Metin Alıntısı>
····················

X

Ezberleri bozan adamla ezberli antrenman

Ezberleri bozan adamla ezberli antrenman

Yakın takipteydim bir süredir. Aslında tam da geçen yılki Likya Yolu Ultra Maratonu’ndan (LYUM) beri… Sol kolu yoktu ve ultra maraton koşuyordu; hatta triatlon yapıyordu; sonra bir de Çanakkale Boğazı’nı yüzerek geçmesin mi? Yok artık! Var, var daha neler var.

Canavan hastası çocuklar için 10 günde 10 maraton koşup, istanbul’dan Ankara’ya vardı bir kaç ay önce. Yani her gün 42 km kat etti. Kimi arabalar bile Bolu Dağı’na çıkmakta zorlanırken, o “tabana kuvvet” dedi ve çıktı dağın tepesine. Sonra bir baktım, Ankara’ya varmış bile.

Biz genelde “normal” insanların engelliler için bir şeyler yapmasına alışığız değil mi? Oysa bahsettiğim kişi canını dişine takıp koşarak, yüzerek, kısacası aktif bir şekilde sosyal sorumluluk projelerinde yer alıyor, yani ezber bozuyor. Herkes ‘Koşan Adam’ olarak tanıyor Kemal Özdemir‘i. Lakabını hak ediyor gerçekten de.

····················

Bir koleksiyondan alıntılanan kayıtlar
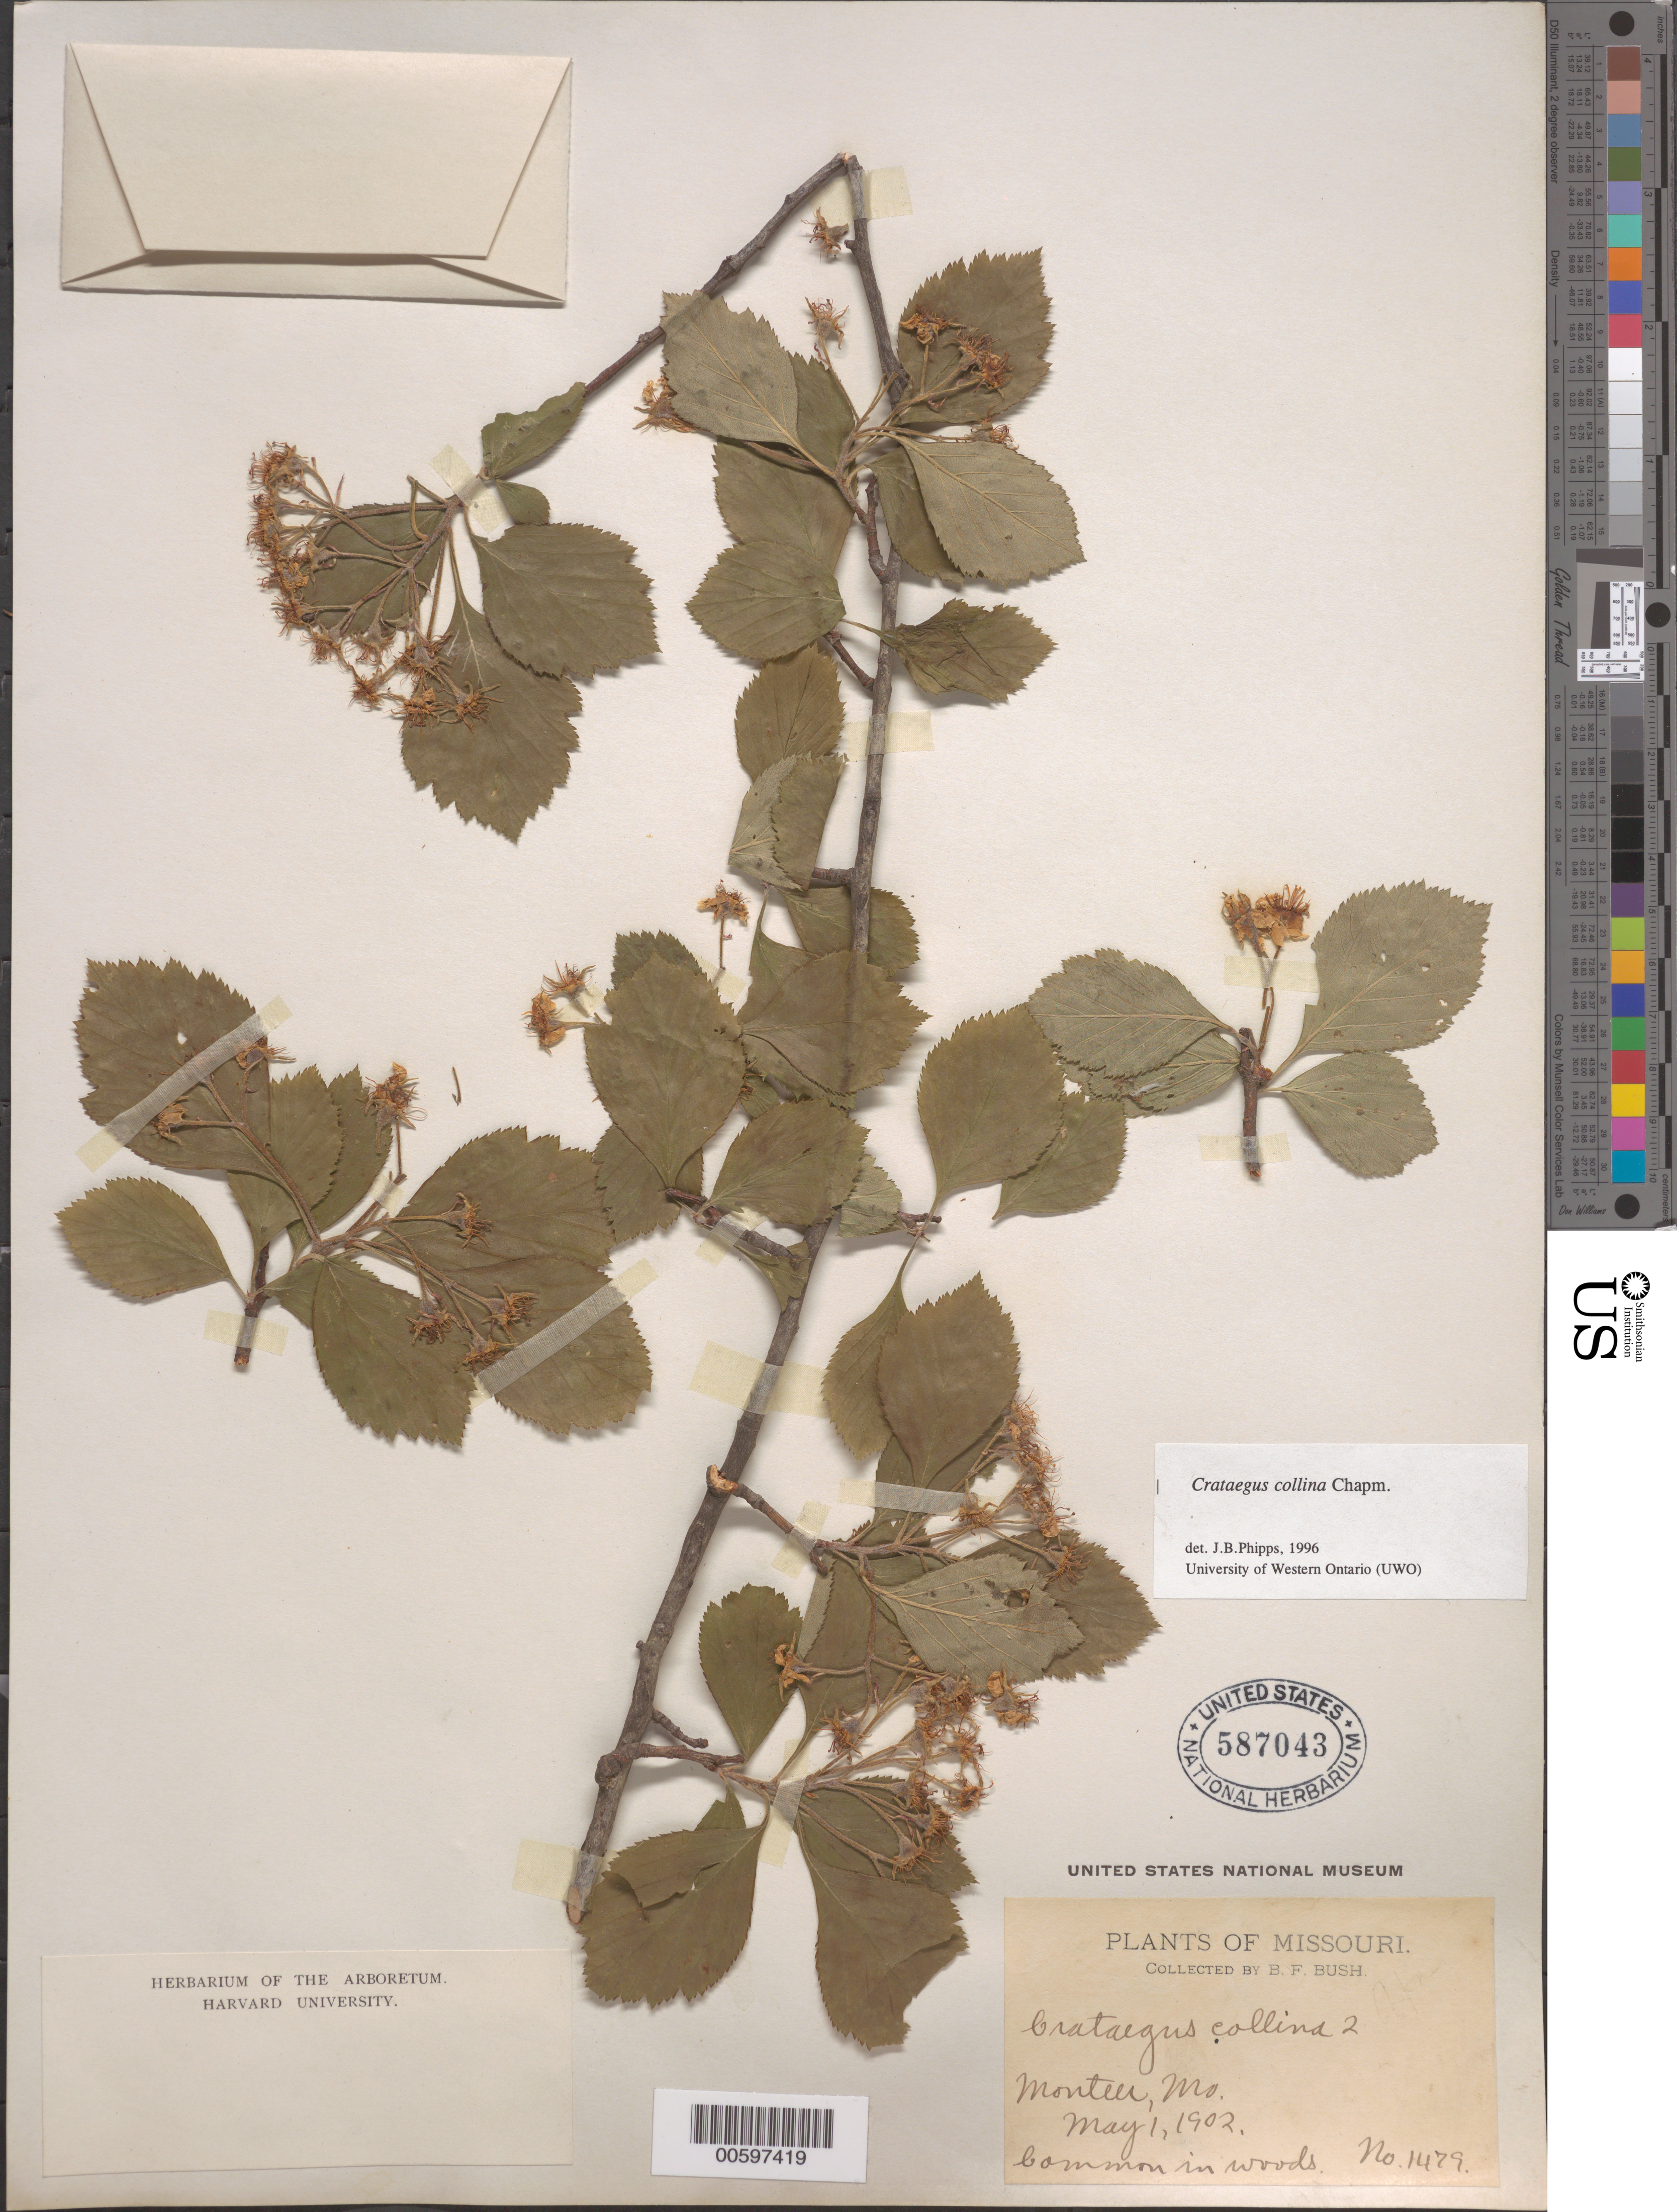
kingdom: Plantae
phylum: Tracheophyta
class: Magnoliopsida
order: Rosales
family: Rosaceae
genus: Crataegus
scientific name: Crataegus collina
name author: Chapm.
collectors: B. F. Bush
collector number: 1479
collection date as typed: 01 May 1902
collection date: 1902-05-01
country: United States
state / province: Missouri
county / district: Shannon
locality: Monteer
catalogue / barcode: US 587043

····················

Yapılacak İşler>
**1)** Metin alıntısındaki "Herkes ‘Koşan Adam’ olarak tanıyor Kemal Özdemir‘i." cümlesini İngilizceye çevirin.
**2)** Metin alıntısında "Canavan hastası çocuklar" ifadesinden "Ankara’ya varmış bile." ifadesine kadar olan bölümü hiçbir değişiklik yapmadan yazdırın.

Görevlere Göre Çözümler>
**1)** Everyone knows Kemal Özdemir as "The Running Man."

**2)**
Canavan hastası çocuklar için 10 günde 10 maraton koşup, istanbul’dan Ankara’ya vardı bir kaç ay önce. Yani her gün 42 km kat etti. Kimi arabalar bile Bolu Dağı’na çıkmakta zorlanırken, o “tabana kuvvet” dedi ve çıktı dağın tepesine. Sonra bir baktım, Ankara’ya varmış bile.